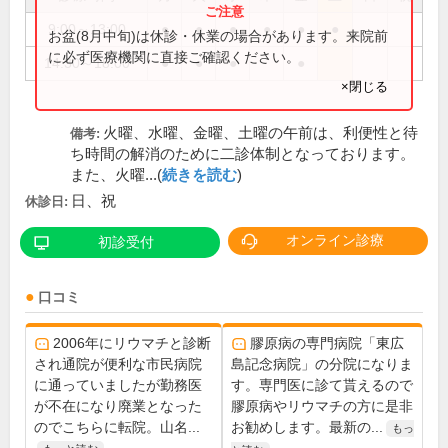
9:00～13:00
●
●
●
●
●
●
お盆(8月中旬)は休診・休業の場合があります。来院前
に必ず医療機関に直接ご確認ください。
14:30～18:00
●
●
●
●
×閉じる
火曜、水曜、金曜、土曜の午前は、利便性と待
備考:
ち時間の解消のために二診体制となっております。
また、火曜...(
続きを読む
)
日、祝
休診日:
オンライン診療
初診受付
口コミ
2006年にリウマチと診断
膠原病の専門病院「東広
され通院が便利な市民病院
島記念病院」の分院になりま
に通っていましたが勤務医
す。専門医に診て貰えるので
が不在になり廃業となった
膠原病やリウマチの方に是非
のでこちらに転院。山名...
お勧めします。最新の...
もっ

++++++

- _TASK DESCRIPTION_
Reproduce all of the entries exactly as they appear, though any picture they include must be omitted.

- _SOLVED EXERCISE_
9:00～13:00
●
●
●
●
●
●
お盆(8月中旬)は休診・休業の場合があります。来院前
に必ず医療機関に直接ご確認ください。
14:30～18:00
●
●
●
●
×閉じる
火曜、水曜、金曜、土曜の午前は、利便性と待
備考:
ち時間の解消のために二診体制となっております。
また、火曜...(
続きを読む
)
日、祝
休診日:
オンライン診療
初診受付
口コミ
2006年にリウマチと診断
膠原病の専門病院「東広
され通院が便利な市民病院
島記念病院」の分院になりま
に通っていましたが勤務医
す。専門医に診て貰えるので
が不在になり廃業となった
膠原病やリウマチの方に是非
のでこちらに転院。山名...
お勧めします。最新の...
もっ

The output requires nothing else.